Well, Wal-Mart and its CEO Lee Scott have now come out and publicly asked the government to raise the minimum wage which has been stuck now for most 10 years at $5.15 per hour. The New York Times buried the announcement, clearly dismissing the call as cynical. The Wall Street Journal which monitors revolutionary activity and pronouncements more closely ran the announcement as a separate article all by itself. They were not confused about whether the “green” stuff was the lead. They knew the tide was changing if the poster child for 21st Century globalism and capitalism, Wal-Mart, was breaking ranks and calling for a minimum wage increase.
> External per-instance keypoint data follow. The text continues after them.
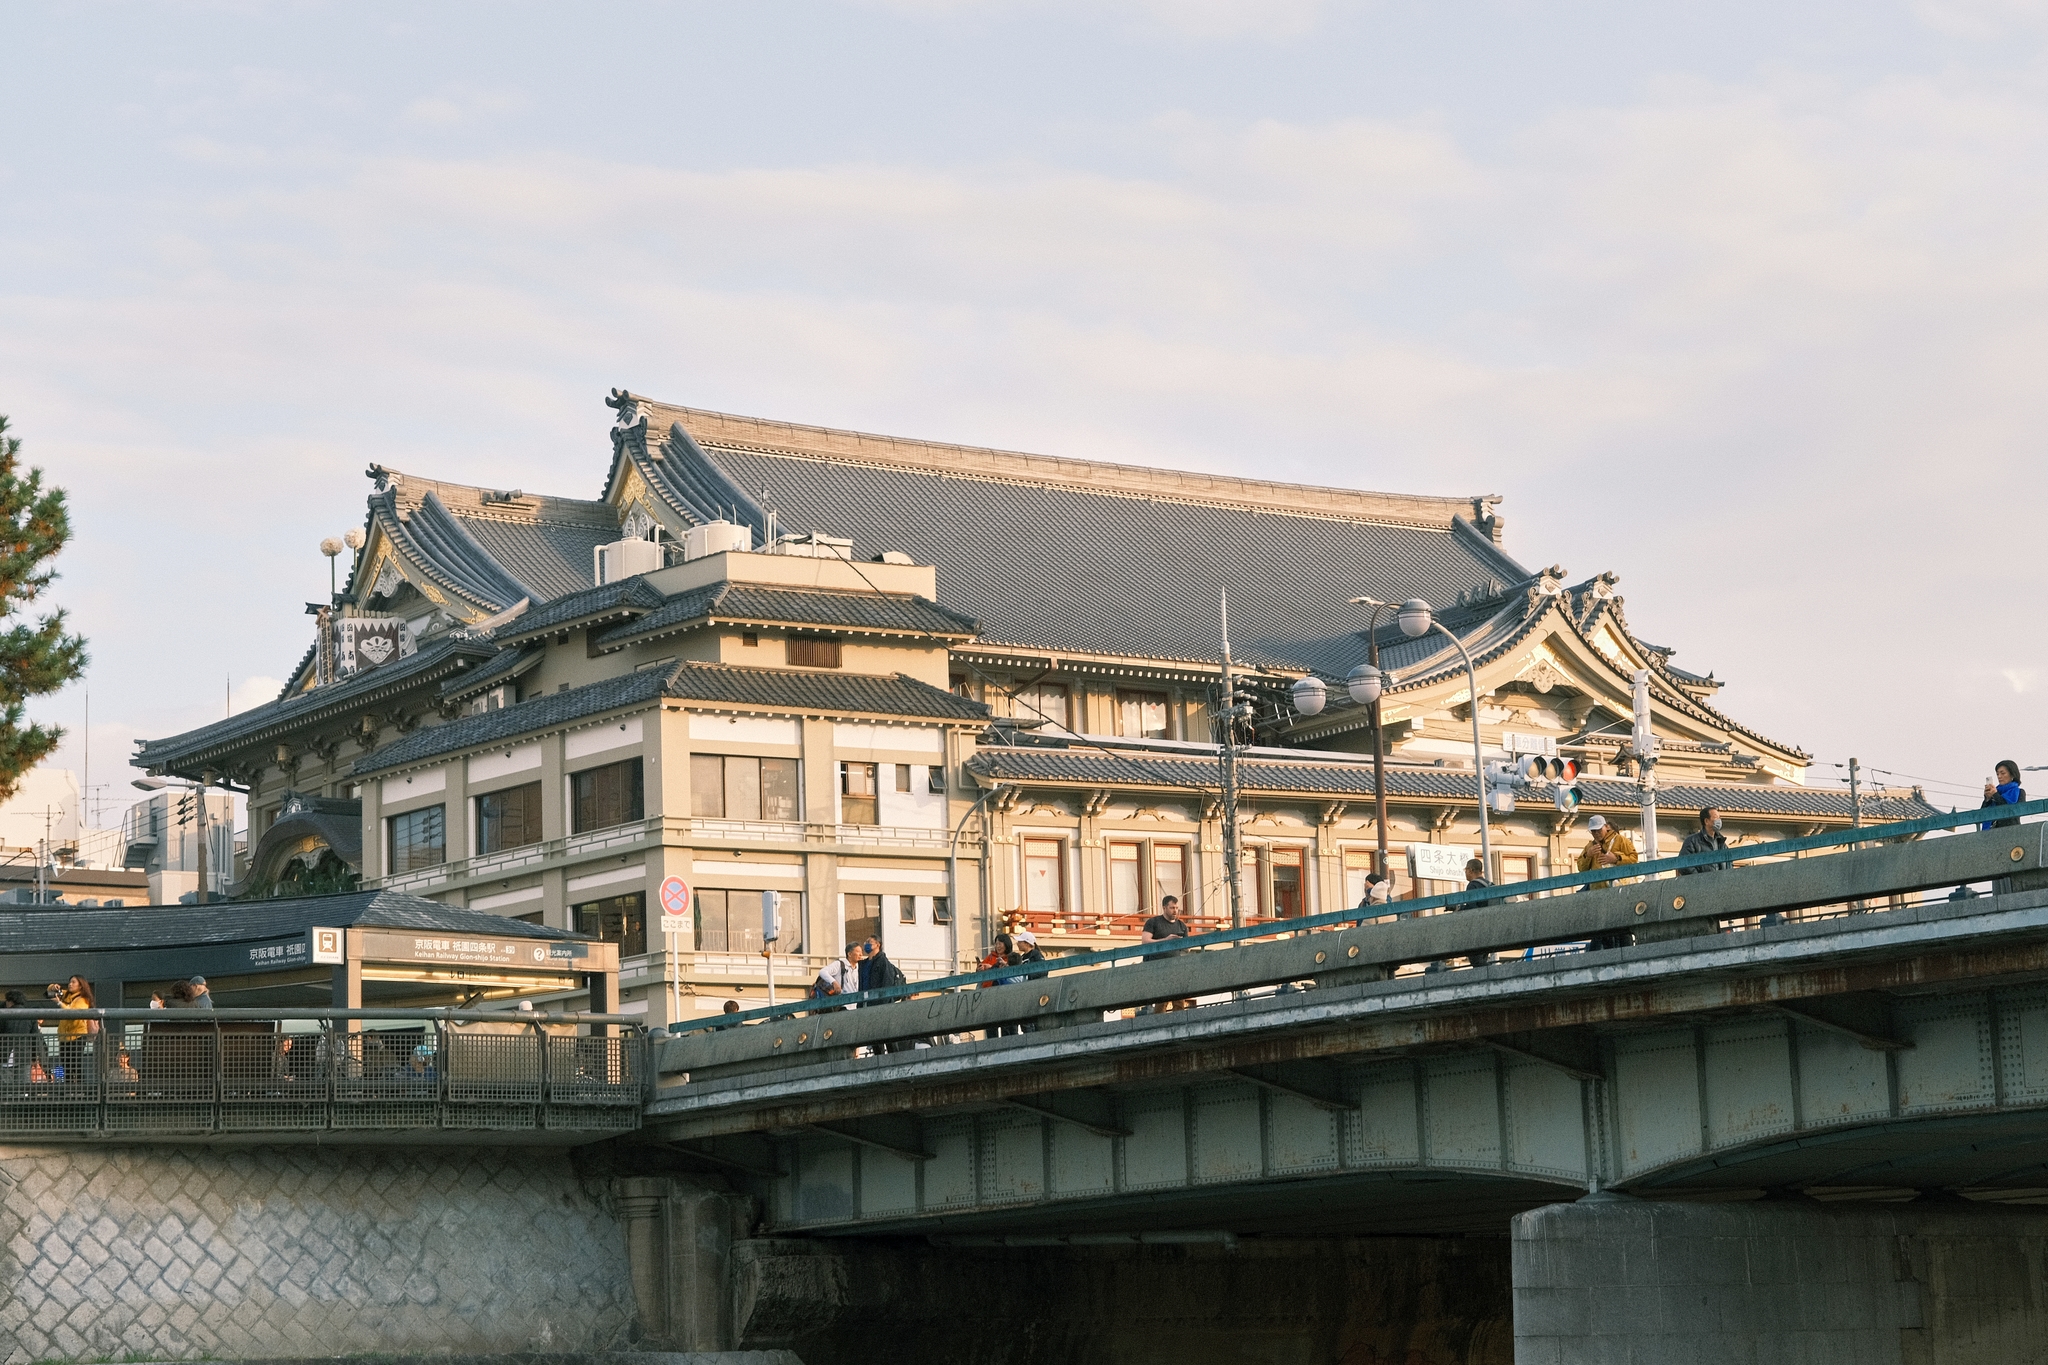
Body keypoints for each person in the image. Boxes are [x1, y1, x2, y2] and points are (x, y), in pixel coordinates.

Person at [51, 976, 95, 1085]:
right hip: (64, 1037)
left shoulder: (83, 999)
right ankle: (69, 1089)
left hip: (77, 1036)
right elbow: (49, 993)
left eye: (73, 982)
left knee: (75, 1064)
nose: (70, 984)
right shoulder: (67, 995)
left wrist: (59, 1003)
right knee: (66, 1065)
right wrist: (53, 987)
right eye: (70, 982)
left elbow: (73, 1013)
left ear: (80, 985)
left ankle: (80, 1089)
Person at [1575, 815, 1639, 890]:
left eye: (1599, 830)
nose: (1596, 833)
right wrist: (1587, 855)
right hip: (1598, 891)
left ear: (1606, 827)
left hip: (1621, 889)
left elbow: (1634, 859)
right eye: (1593, 831)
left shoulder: (1620, 839)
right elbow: (1581, 869)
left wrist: (1617, 859)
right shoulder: (1590, 847)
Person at [1678, 807, 1731, 875]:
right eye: (1715, 817)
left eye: (1719, 817)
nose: (1719, 820)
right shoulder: (1692, 841)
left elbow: (1729, 864)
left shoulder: (1722, 843)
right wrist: (1700, 878)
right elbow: (1683, 863)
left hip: (1720, 880)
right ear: (1706, 821)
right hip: (1701, 881)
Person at [1982, 761, 2027, 831]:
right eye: (1997, 774)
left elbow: (2012, 811)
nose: (1999, 776)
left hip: (2011, 831)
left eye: (2003, 773)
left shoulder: (2019, 792)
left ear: (2012, 774)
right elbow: (1981, 814)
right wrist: (1987, 799)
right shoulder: (1996, 792)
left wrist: (1995, 795)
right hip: (1991, 832)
Scott and the smiley face gang were smart, too. They claimed they were saying this because they could see that their customers were hurting for certain. Some cynical wags — once again in the Journal — claimed that Wal-Mart might have been trying to gig its competitors because it felt an increase in the minimum wage would hurt them more than Wal-Mart. This is actually not really true. It is based on the wholesale toadying of the corporate press in believing, hook, line and sinker every Wal-Mart press release about what it says it pays its workers. I was in meetings in Florida today with WARN and the Wal-Mart Workers Association, which are going to bust that story to kingdom come in coming weeks, but that will be another story…

What surprised me is that I can’t figure out exactly when the company actually looked up from the cash register long enough to see the hurting faces of its customers? What did they look at for the first 10 years it the minimum wage has been frozen?

If I were in Congress though I would think twice though at this point, because if Wal-Mart can figure out the minimum wage needs to be raised, then what’s their excuse for total blindness to the impact of frozen wages on low income workers in America?